Top of Source document

= Choerilus of Iasus =

4th century BC Greek poet

Choerilus of Iasus (Χοιρίλος) was an epic poet of Iasus in Caria, who lived in the 4th century BC. He accompanied Alexander the Great on his campaigns as court-poet. He is well known from the passages in Horace according to which he received a piece of gold for every good verse he wrote in celebration of the glorious deeds of his master. The quality of his verses may be estimated from the remark attributed to Alexander, that he would rather be the Thersites of Homer than the Achilles of Choerilus. The epitaph on Sardanapalus, said to have been translated from the Chaldean, is generally supposed to be by Choerilus.

==Sources==
- In this article, he is the third poet named Choerilus discussed. This article cites
  - G. Kinkel (1877). "Epicorum Graecorum Fragmenta"
  - August Ferdinand Näke (1817). "De Choerili Samii Aetate Vita et Poesi aliisque Choerilis" where the above poet is carefully distinguished from the others of the same name
  - Pauly-Wissowa (1899). "Realencyclopädie der Classischen Altertumswissenschaft"
  - Walsh, J. (2011) “The Lamiaka of Choerilus of Iasos and the Genesis of the term ‘Lamian War,’” CQ 61.2: 538–44.
  - Pelucchi, M. (2022). Cherilo di Iaso. Testimonianze, frammenti, fortuna. De Gruyter: Berlin; Boston.

Bottom of Source document
Top of Extracted entries

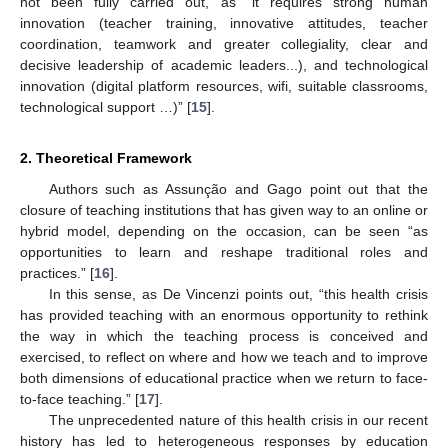
not been fully carried out, as “it requires strong human
innovation (teacher training, innovative attitudes, teacher
coordination, teamwork and greater collegiality, clear and
decisive leadership of academic leaders...), and technological
innovation (digital platform resources, wifi, suitable classrooms,
technological support …)” [
15
].
2. Theoretical Framework
Authors such as Assunção and Gago point out that the
closure of teaching institutions that has given way to an online or
hybrid model, depending on the occasion, can be seen “as
opportunities to learn and reshape traditional roles and
practices.” [
16
].
In this sense, as De Vincenzi points out, “this health crisis
has provided teaching with an enormous opportunity to rethink
the way in which the teaching process is conceived and
exercised, to reflect on where and how we teach and to improve
both dimensions of educational practice when we return to face-
to-face teaching.” [
17
].
The unprecedented nature of this health crisis in our recent
history has led to heterogeneous responses by education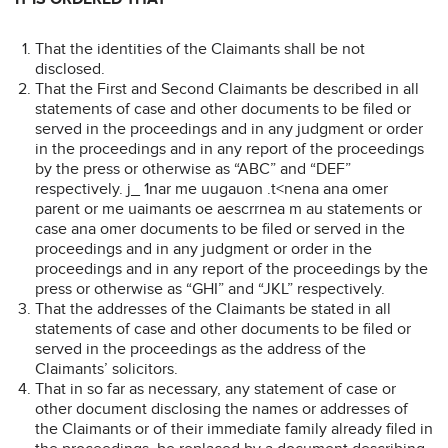
That the identities of the Claimants shall be not
disclosed.
That the First and Second Claimants be described in all
statements of case and other documents to be filed or
served in the proceedings and in any judgment or order
in the proceedings and in any report of the proceedings
by the press or otherwise as “ABC” and “DEF”
respectively. j_ 1nar me uugauon .t<nena ana omer
parent or me uaimants oe aescrrnea m au statements or
case ana omer documents to be filed or served in the
proceedings and in any judgment or order in the
proceedings and in any report of the proceedings by the
press or otherwise as “GHI” and “JKL” respectively.
That the addresses of the Claimants be stated in all
statements of case and other documents to be filed or
served in the proceedings as the address of the
Claimants’ solicitors.
That in so far as necessary, any statement of case or
other document disclosing the names or addresses of
the Claimants or of their immediate family already filed in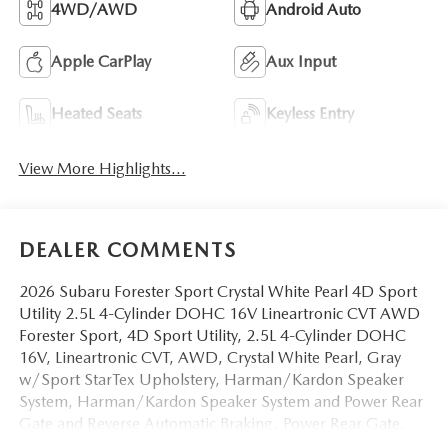
4WD/AWD
Android Auto
Apple CarPlay
Aux Input
Heated Seats
Keyless Entry
View More Highlights...
DEALER COMMENTS
2026 Subaru Forester Sport Crystal White Pearl 4D Sport
Utility 2.5L 4-Cylinder DOHC 16V Lineartronic CVT AWD
Forester Sport, 4D Sport Utility, 2.5L 4-Cylinder DOHC
16V, Lineartronic CVT, AWD, Crystal White Pearl, Gray
w/Sport StarTex Upholstery, Harman/Kardon Speaker
System, Harman/Kardon Speaker System and Power Rear
Gate and Reverse Automatic Braking, Power Rear Gate,
Reverse Automatic Braking (RAB) System, SI-Drive Dual-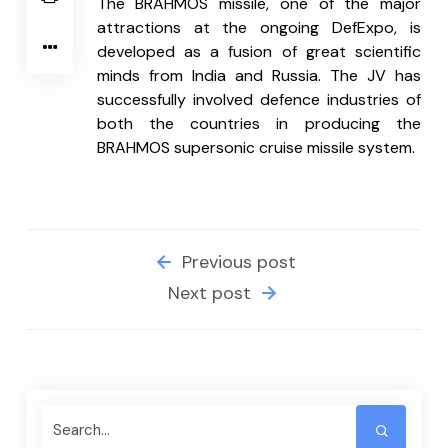
The BRAHMOS missile, one of the major 
attractions at the ongoing DefExpo, is 
developed as a fusion of great scientific 
minds from India and Russia. The JV has 
successfully involved defence industries of 
both the countries in producing the 
BRAHMOS supersonic cruise missile system.
Previous post
Next post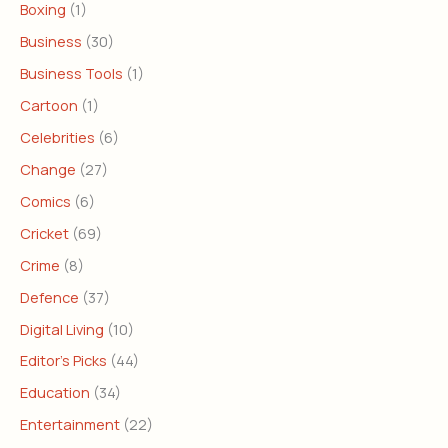
Boxing
(1)
Business
(30)
Business Tools
(1)
Cartoon
(1)
Celebrities
(6)
Change
(27)
Comics
(6)
Cricket
(69)
Crime
(8)
Defence
(37)
Digital Living
(10)
Editor's Picks
(44)
Education
(34)
Entertainment
(22)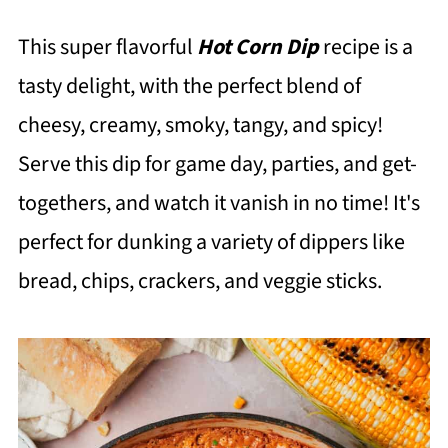
This super flavorful
Hot Corn Dip
recipe is a
tasty delight, with the perfect blend of
cheesy, creamy, smoky, tangy, and spicy!
Serve this dip for game day, parties, and get-
togethers, and watch it vanish in no time! It's
perfect for dunking a variety of dippers like
bread, chips, crackers, and veggie sticks.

Bottom of Extracted entries

■ Apply what you read
• a. Update the stretch of the Choerilus of Iasus article from "- Walsh, J." through "Gruyter: Berlin; Boston." so that "Iasos" reads "Iasus" throughout.
• b. Translate this sentence from the Choerilus of Iasus article into Spanish: "He accompanied Alexander the Great on his campaigns as court-poet."

■ Task-by-task outputs
• a.
- Walsh, J. (2011) “The Lamiaka of Choerilus of Iasus and the Genesis of the term ‘Lamian War,’” CQ 61.2: 538–44.
  - Pelucchi, M. (2022). Cherilo di Iaso. Testimonianze, frammenti, fortuna. De Gruyter: Berlin; Boston.

• b. Acompañó a Alejandro Magno en sus campañas como poeta de la corte.